Work to be completed: The entries are to be output word for word, with the pictures omitted.

Raw data:
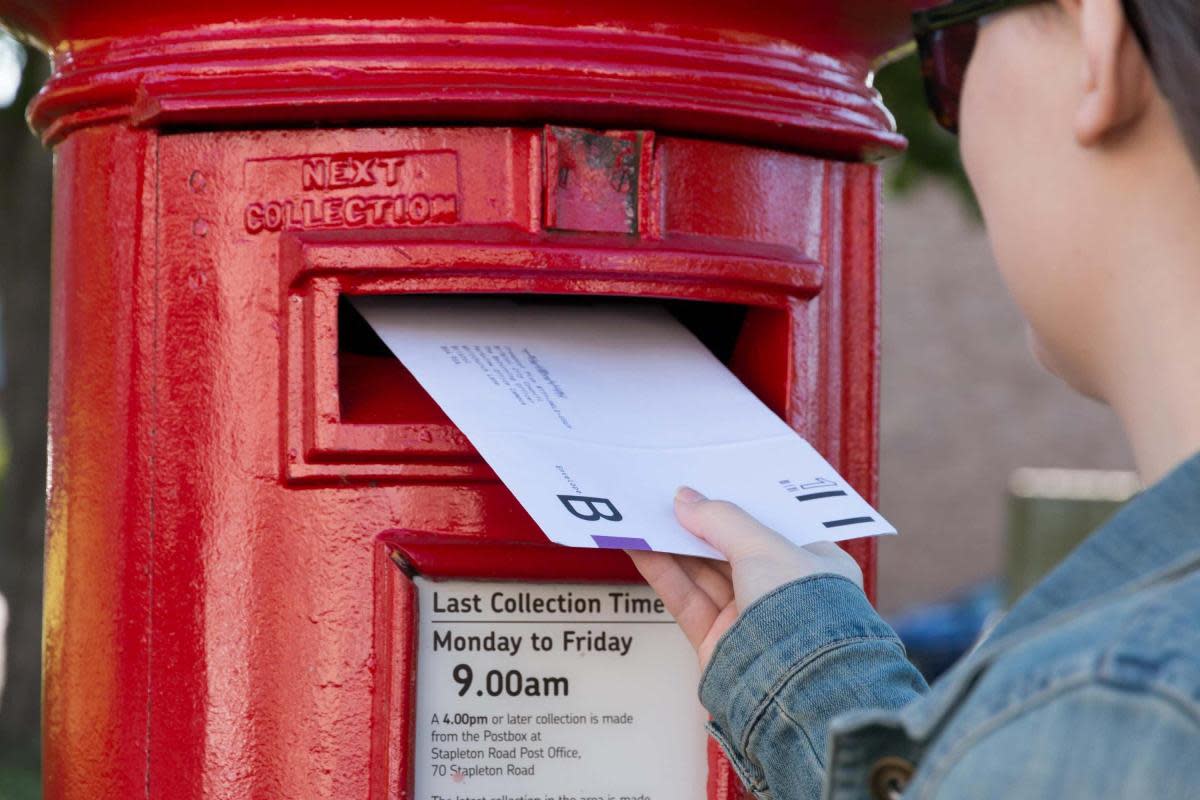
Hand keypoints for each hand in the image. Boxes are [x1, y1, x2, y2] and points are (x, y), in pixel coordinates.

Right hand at [627, 486, 863, 668]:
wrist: (795, 689)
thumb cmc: (801, 612)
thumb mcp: (764, 548)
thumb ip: (721, 520)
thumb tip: (686, 499)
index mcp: (816, 568)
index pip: (772, 528)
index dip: (739, 507)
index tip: (709, 486)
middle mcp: (785, 594)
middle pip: (732, 550)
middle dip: (698, 526)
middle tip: (665, 498)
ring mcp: (751, 620)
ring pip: (704, 574)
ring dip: (672, 546)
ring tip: (642, 516)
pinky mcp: (719, 643)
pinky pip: (687, 600)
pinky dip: (664, 574)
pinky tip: (640, 548)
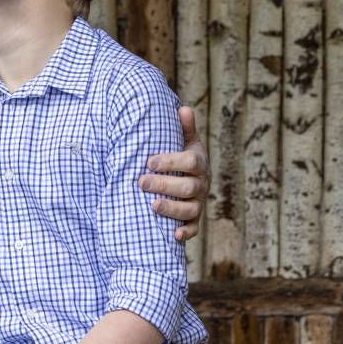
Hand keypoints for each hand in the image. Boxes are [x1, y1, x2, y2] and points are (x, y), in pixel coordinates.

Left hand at [140, 106, 208, 241]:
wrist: (190, 179)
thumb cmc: (181, 157)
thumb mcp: (185, 141)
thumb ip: (184, 128)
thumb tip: (182, 108)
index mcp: (198, 163)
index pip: (190, 162)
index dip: (171, 162)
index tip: (149, 162)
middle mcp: (201, 184)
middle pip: (187, 187)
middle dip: (164, 185)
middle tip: (140, 182)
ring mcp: (198, 204)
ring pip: (190, 210)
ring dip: (172, 209)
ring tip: (152, 206)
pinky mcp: (194, 220)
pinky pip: (194, 229)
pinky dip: (185, 233)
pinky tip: (173, 235)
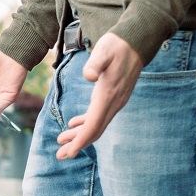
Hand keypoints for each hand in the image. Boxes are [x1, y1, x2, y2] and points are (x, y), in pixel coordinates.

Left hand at [56, 33, 142, 159]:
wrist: (136, 40)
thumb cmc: (117, 45)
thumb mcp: (104, 51)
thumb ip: (95, 64)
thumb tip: (88, 76)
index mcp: (108, 96)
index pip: (93, 125)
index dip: (80, 141)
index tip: (67, 153)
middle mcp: (114, 103)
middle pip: (94, 131)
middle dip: (77, 145)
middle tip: (59, 156)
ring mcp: (116, 101)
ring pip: (97, 125)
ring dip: (79, 136)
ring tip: (61, 141)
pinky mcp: (114, 97)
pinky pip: (100, 116)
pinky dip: (86, 123)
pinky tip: (73, 124)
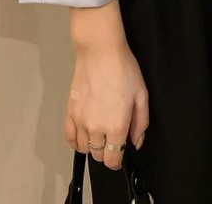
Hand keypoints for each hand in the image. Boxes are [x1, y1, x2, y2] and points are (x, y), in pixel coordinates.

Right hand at [64, 39, 148, 170]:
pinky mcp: (69, 112)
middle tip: (114, 139)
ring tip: (101, 133)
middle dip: (107, 152)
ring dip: (93, 146)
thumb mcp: (141, 95)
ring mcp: (80, 120)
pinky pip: (69, 137)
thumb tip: (136, 141)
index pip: (113, 159)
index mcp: (116, 125)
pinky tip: (83, 135)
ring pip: (84, 148)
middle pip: (98, 155)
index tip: (121, 155)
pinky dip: (76, 141)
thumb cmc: (123, 69)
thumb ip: (141, 122)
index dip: (118, 161)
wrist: (100, 51)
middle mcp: (96, 127)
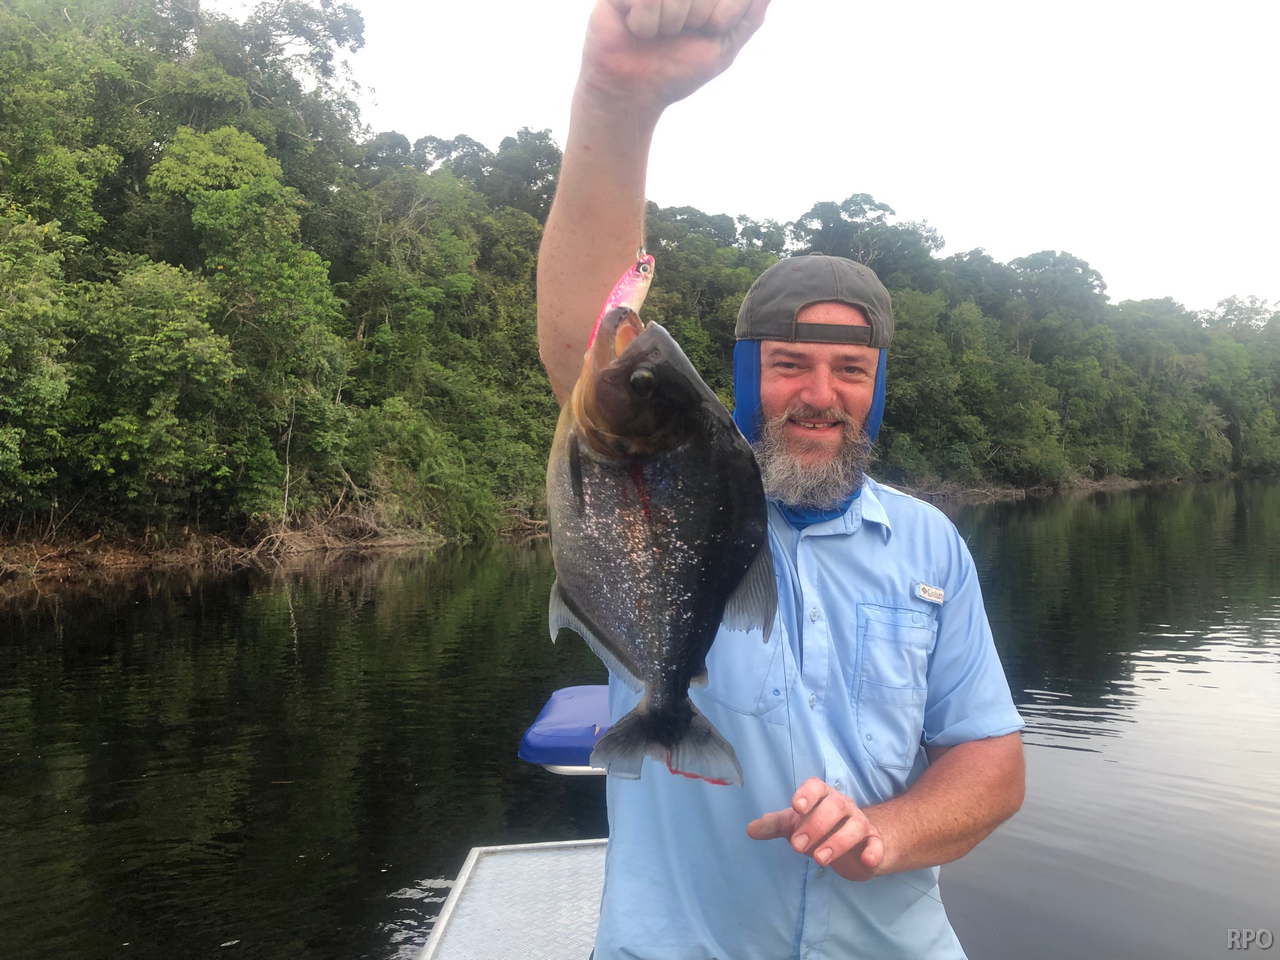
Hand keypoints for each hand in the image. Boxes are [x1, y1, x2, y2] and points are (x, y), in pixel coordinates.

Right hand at [580, 0, 770, 111]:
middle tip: (675, 35)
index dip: (722, 17)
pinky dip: (645, 24)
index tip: (709, 32)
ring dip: (669, 25)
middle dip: (696, 21)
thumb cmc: (676, 70)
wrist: (633, 94)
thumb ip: (748, 17)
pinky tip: (636, 30)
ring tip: (655, 34)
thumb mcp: (723, 47)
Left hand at [746, 778, 886, 881]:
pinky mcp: (874, 843)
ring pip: (855, 826)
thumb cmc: (820, 829)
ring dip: (837, 842)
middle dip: (815, 825)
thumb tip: (750, 830)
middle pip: (835, 806)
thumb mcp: (795, 826)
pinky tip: (866, 860)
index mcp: (823, 797)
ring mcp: (861, 824)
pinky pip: (877, 844)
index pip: (817, 786)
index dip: (807, 795)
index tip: (796, 808)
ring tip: (819, 860)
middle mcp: (843, 806)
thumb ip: (775, 826)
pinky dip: (874, 851)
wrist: (856, 846)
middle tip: (797, 846)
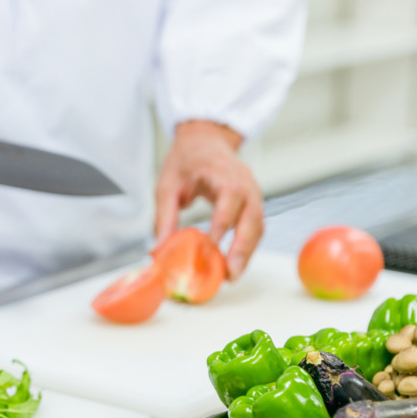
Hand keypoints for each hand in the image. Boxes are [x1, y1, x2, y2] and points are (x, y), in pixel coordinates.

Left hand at [154, 120, 262, 280]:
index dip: (224, 220)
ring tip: (232, 275)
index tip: (213, 243)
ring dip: (247, 252)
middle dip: (243, 246)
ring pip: (258, 226)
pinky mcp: (253, 204)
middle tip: (231, 272)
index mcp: (222, 171)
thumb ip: (164, 215)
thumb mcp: (167, 183)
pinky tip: (234, 263)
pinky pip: (255, 228)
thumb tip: (159, 248)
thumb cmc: (187, 160)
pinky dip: (247, 247)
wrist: (205, 142)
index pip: (230, 195)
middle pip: (252, 216)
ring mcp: (253, 193)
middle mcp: (244, 182)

Task answer:
Hand keypoints for each hand in the image. Boxes are [x1, y1, x2, y2] and points are (x, y), in pixel coordinates.

Right hand at [627, 486, 863, 668]:
wrist: (795, 689)
thumb cmc: (801, 612)
thumb mcp: (764, 548)
thumb ip: (721, 520)
thumb tip: (686, 499)
index mcp: (816, 568)
index pip: (772, 528)
index dip: (739, 507)
index tip: (709, 486)
middle mcp: (785, 594)
middle pip: (732, 550)
middle dip: (698, 526)
middle tip: (665, 498)
ring mcp: (751, 620)
ring pip: (704, 574)
ring dip: (672, 546)
ring tip: (642, 516)
pinky mcp: (719, 643)
pinky pip: (687, 600)
pinky dip: (664, 574)
pinky tip: (640, 548)
Hand keypoints for each hand in the image. Boxes are [x1, y1, x2, y2] and points are (x, y), in pixel coordinates.

Left hand at [140, 106, 208, 241]:
wrist: (190, 179)
thumb cmc: (181, 157)
thumb mcp: (185, 141)
thumb ip: (184, 128)
thumb tip: (182, 108)
index mcp: (198, 163)
index pip: (190, 162)
index dip: (171, 162)
index tip: (149, 162)
middle mcp: (201, 184)
middle pip: (187, 187)
middle dip: (164, 185)
middle tip: (140, 182)
ring mcp: (198, 204)
ring pip: (190, 210)
ring dip: (172, 209)
ring tip: (152, 206)
pinky mcp: (194, 220)
pinky pip: (194, 229)
pinky dip: (185, 233)
pinky tip: (173, 235)
Hand keypoints for each hand in the image. Boxes are [x1, y1, x2, y2] and points are (x, y), in pixel coordinates.

Left hand at [56, 33, 142, 159]:
wrist: (136, 40)
thumb cmc: (117, 45)
thumb mcp: (104, 51)
thumb ip: (95, 64)
thumb tip: (88, 76)
index mcp: (108, 96)
index pip: (93, 125)
index dip: (80, 141)
index tip: (67, 153)
middle mcp: (114, 103)
middle pip: (94, 131)
middle dip: (77, 145)
middle tip: (59, 156)
ring mcp: (116, 101)
ring pip: (97, 125)
ring dip: (79, 136)
ring tip: (61, 141)
pinky mcp: (114, 97)
pinky pip: (100, 116)
pinky dip: (86, 123)
pinky tip: (73, 124)
Hand keypoints for each hand in the image. Boxes are [x1, y1, x2, y2] and points are (x, y), in pixel coordinates.

Right hand at [64, 39, 148, 170]:
pinky mcp: (69, 112)
middle tip: (114, 139)
ring tip: (101, 133)
middle dip: (107, 152)
ring dip: (93, 146)
thumb mcp: (141, 95)
ring mcp: (80, 120)
pinky pip: (69, 137)
thumb tip: (136, 141)
index pip: (113, 159)
index mcp: (116, 125)
pinky tip: (83, 135)
ring pip: (84, 148)
middle pip: (98, 155)
index tip: (121, 155)
pinky dip: (76, 141)
thumb cmc: (123, 69)
thumb ip: (141, 122)
index dip: (118, 161)
wrist: (100, 51)
middle mcp: (96, 127)
Hand keypoints for each hand in the image. Boxes are [x1, y1, x2, y2] and points are (x, y), in pixel coordinates.

Right hand at [580, 0, 770, 111]:
middle tip: (675, 35)
index dip: (722, 17)
pinky dip: (645, 24)
index tip: (709, 32)
ring dip: (669, 25)
middle dip: (696, 21)
thumb cmc: (676, 70)
wrist: (633, 94)
thumb ip: (748, 17)
pinky tip: (636, 30)
ring tip: (655, 34)
thumb mcp: (723, 47)
Left hand at [746, 778, 886, 881]:
pinky mcp: (874, 843)
ring pip: (855, 826)
thumb cmc: (820, 829)
ring dip: (837, 842)
middle dip: (815, 825)
thumb tip: (750, 830)
middle pip: (835, 806)
thumb mcp: (795, 826)
pinky tip: (866, 860)
index mcp: (823, 797)
ring mcp: (861, 824)
pinky pip: (877, 844)
index pip: (817, 786)
index dip: (807, 795)
index tip: (796, 808)
ring tip: (819, 860)
middle mcp: (843, 806)
thumb ip: (775, 826)
pinky dip: (874, 851)
wrist: (856, 846)
middle tip: (797, 846)
Hand keypoints for each hand in the image. Boxes are [x1, y1, x2, y2] and points are (x, y), in pixel coordinates.

Left hand at [154, 120, 262, 280]:
index dip: (224, 220)
ring tip: (232, 275)
index tip: (213, 243)
ring dip: (247, 252)
middle dip: (243, 246)
ring pip: (258, 226)
pinky mcp: (253, 204)
middle tip: (231, 272)
index mcp: (222, 171)
thumb ip: (164, 215)
thumb mcp: (167, 183)
pinky tip: (234, 263)
pinky pip: (255, 228)
thumb tip: (159, 248)
thumb cmc: (187, 160)
pinky dip: (247, 247)
wrist: (205, 142)
index pip: (230, 195)
middle pip: (252, 216)
ring mcp: (253, 193)
middle mcp: (244, 182)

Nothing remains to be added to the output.